Your answer should be one number: the count of lines below that contain "elbow".

Data excerpts:

....

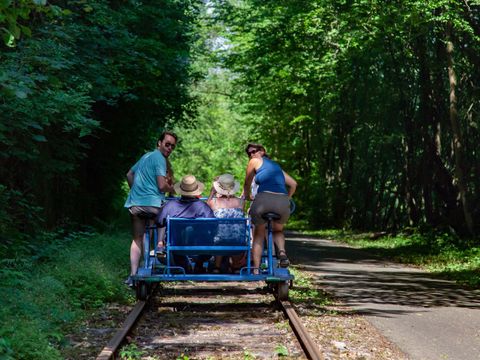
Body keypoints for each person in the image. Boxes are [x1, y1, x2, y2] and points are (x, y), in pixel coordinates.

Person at [124, 131, 178, 286]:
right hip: (153, 205)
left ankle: (133, 275)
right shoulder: (160, 159)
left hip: (135, 205)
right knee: (168, 212)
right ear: (159, 143)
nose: (169, 148)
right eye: (167, 144)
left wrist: (136, 191)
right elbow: (162, 186)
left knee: (137, 239)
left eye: (172, 146)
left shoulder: (145, 156)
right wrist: (172, 189)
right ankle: (160, 244)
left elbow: (129, 174)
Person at [242, 143, 297, 273]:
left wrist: (247, 195)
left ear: (262, 151)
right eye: (249, 153)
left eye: (254, 151)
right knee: (278, 230)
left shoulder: (254, 161)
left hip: (264, 200)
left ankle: (255, 269)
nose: (251, 155)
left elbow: (247, 182)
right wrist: (287, 198)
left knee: (259, 233)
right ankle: (282, 253)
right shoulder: (275, 166)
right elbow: (294, 184)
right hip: (283, 202)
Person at [156, 175, 215, 273]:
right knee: (206, 240)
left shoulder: (171, 206)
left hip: (176, 246)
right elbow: (213, 226)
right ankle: (198, 264)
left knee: (177, 244)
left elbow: (159, 221)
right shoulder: (203, 207)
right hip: (201, 247)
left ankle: (184, 265)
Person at [207, 173, 246, 273]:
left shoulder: (214, 202)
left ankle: (217, 267)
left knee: (220, 236)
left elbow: (206, 207)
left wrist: (212, 192)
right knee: (234, 233)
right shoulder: (241, 202)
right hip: (238, 239)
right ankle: (236, 266)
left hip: (219, 239)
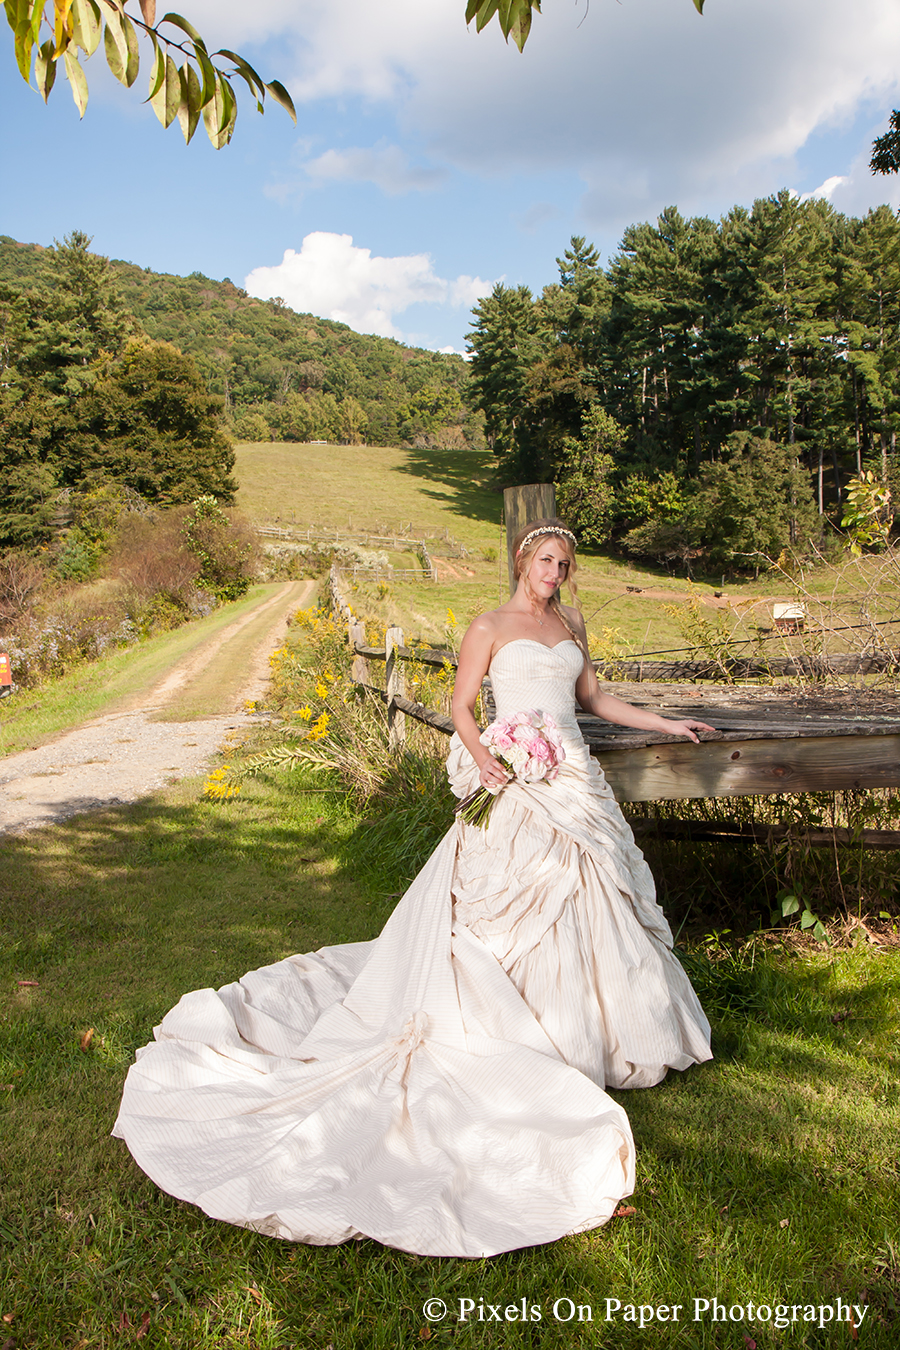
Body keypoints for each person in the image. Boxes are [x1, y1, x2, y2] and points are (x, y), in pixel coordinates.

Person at [113, 518, 713, 1260]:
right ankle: (511, 1027)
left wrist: (666, 721)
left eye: (564, 564)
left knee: (594, 895)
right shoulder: (489, 624)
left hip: (572, 782)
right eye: (545, 561)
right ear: (524, 561)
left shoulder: (572, 623)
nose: (554, 572)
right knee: (503, 907)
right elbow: (464, 708)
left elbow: (593, 701)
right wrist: (489, 760)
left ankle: (599, 1029)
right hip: (516, 782)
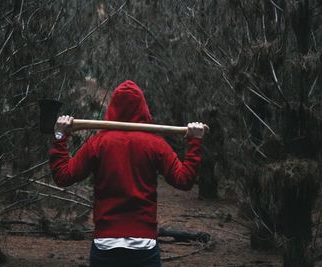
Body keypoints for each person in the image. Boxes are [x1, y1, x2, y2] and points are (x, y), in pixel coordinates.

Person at [49, 80, 205, 267]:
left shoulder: (98, 143)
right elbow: (184, 180)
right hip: (143, 246)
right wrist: (195, 142)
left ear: (113, 107)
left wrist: (60, 136)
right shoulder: (155, 144)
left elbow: (62, 176)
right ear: (143, 107)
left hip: (106, 245)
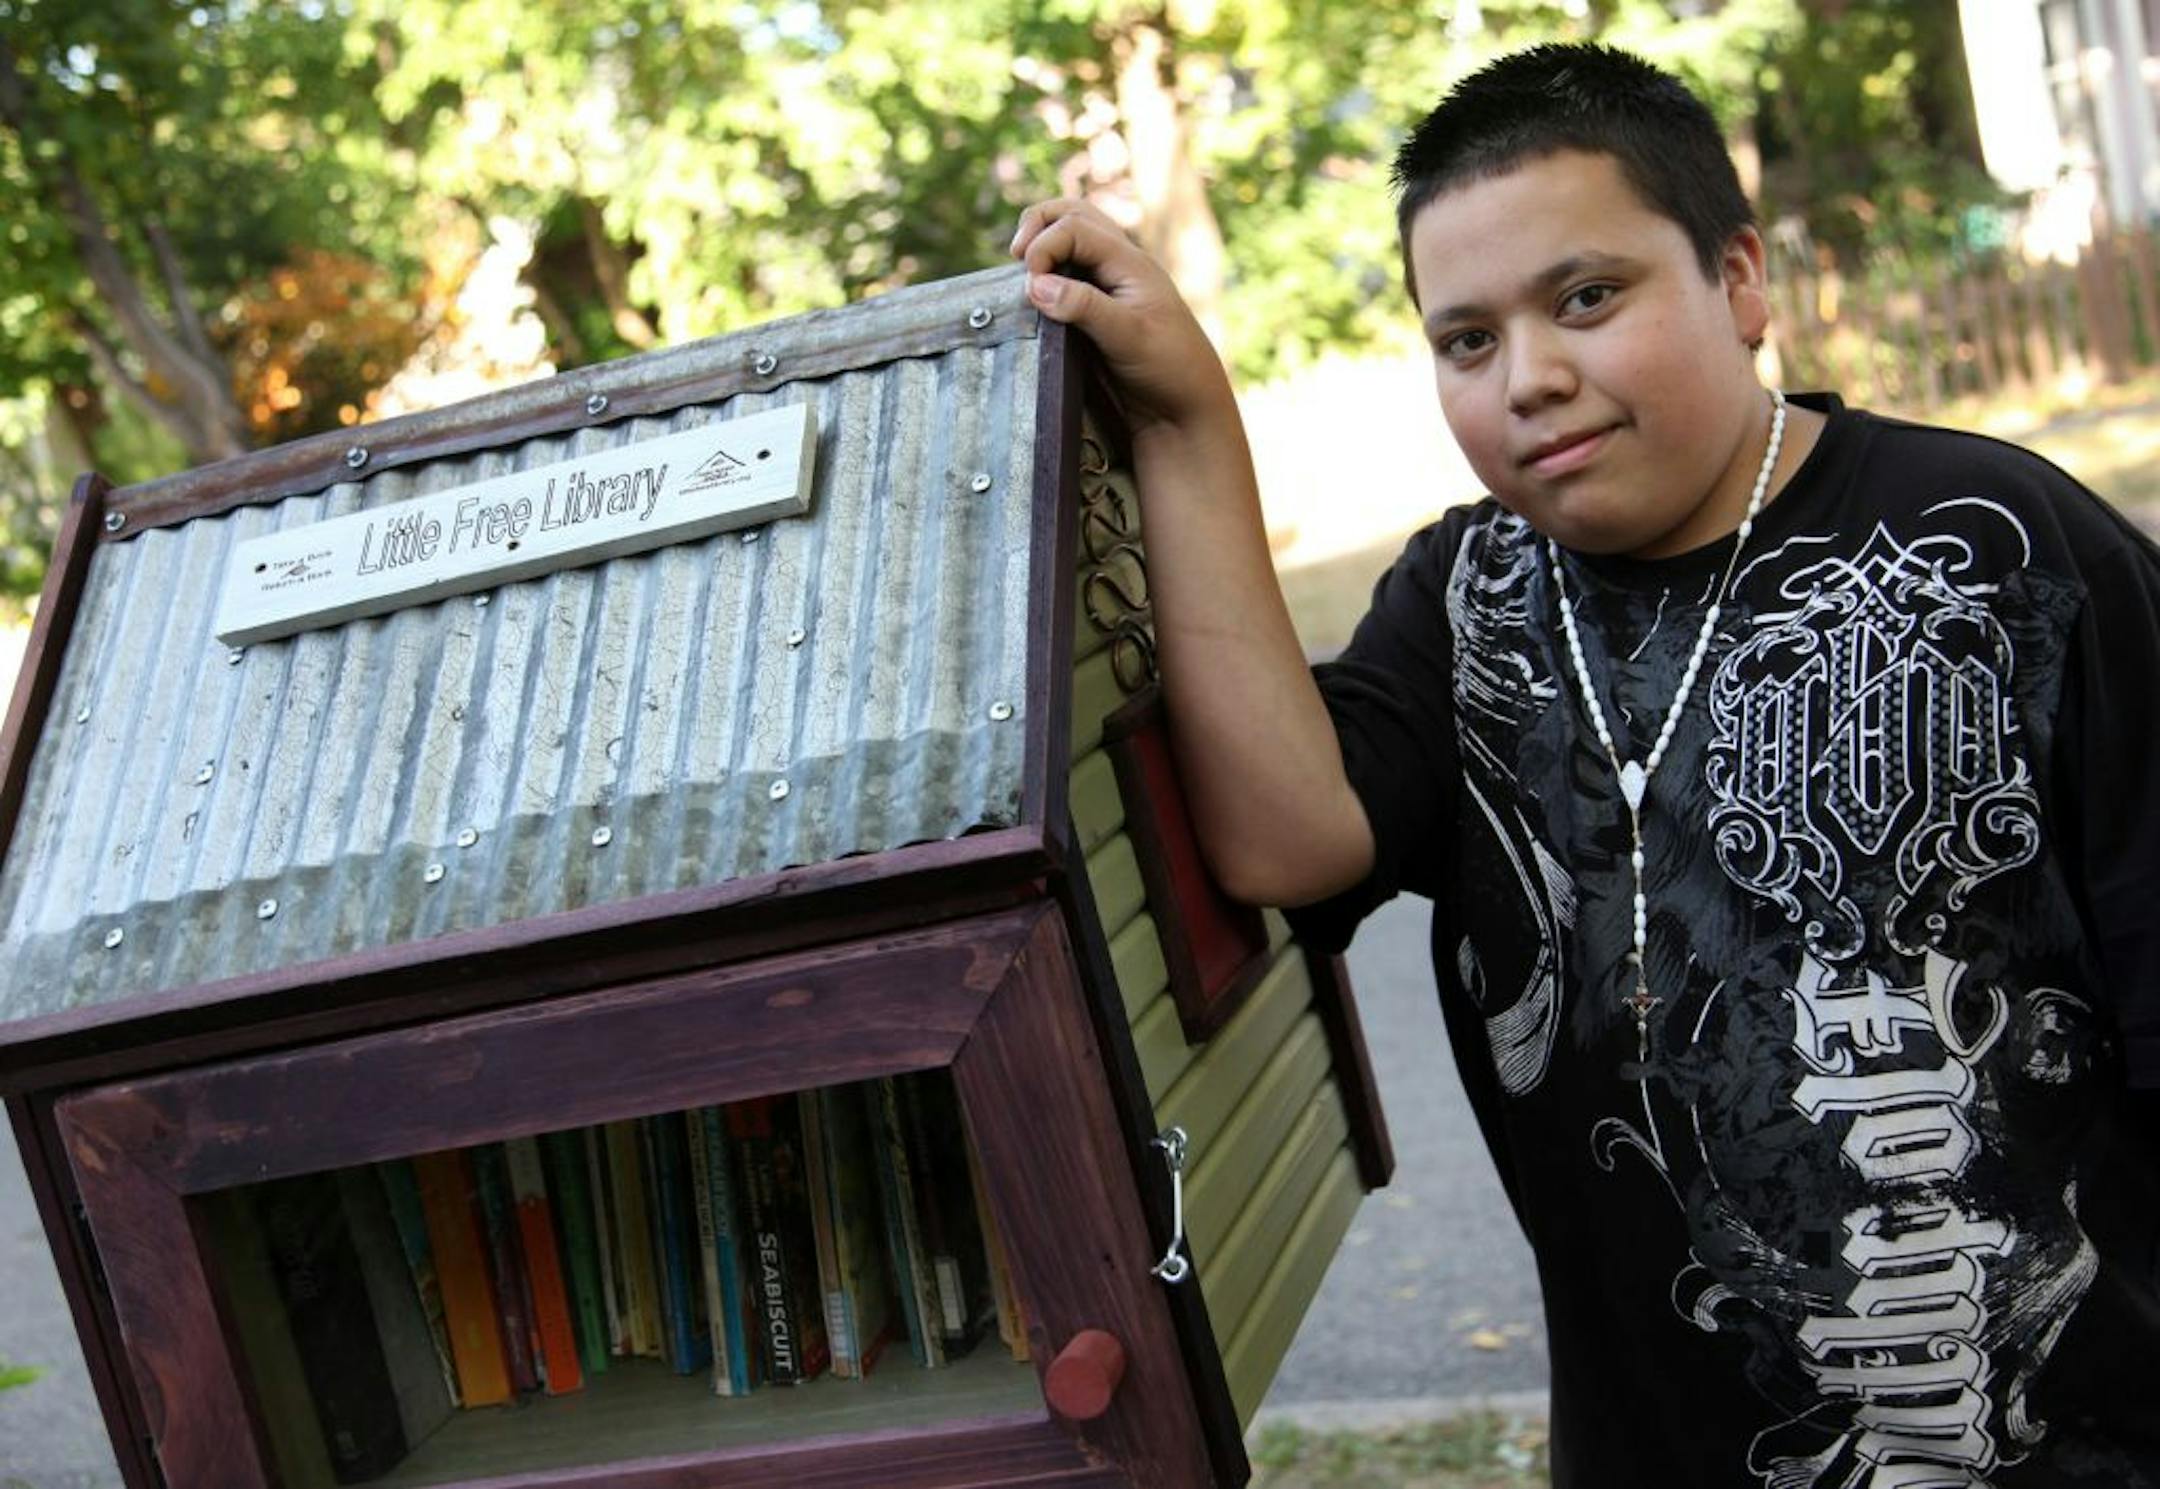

....

* [Result for this exercise]: 11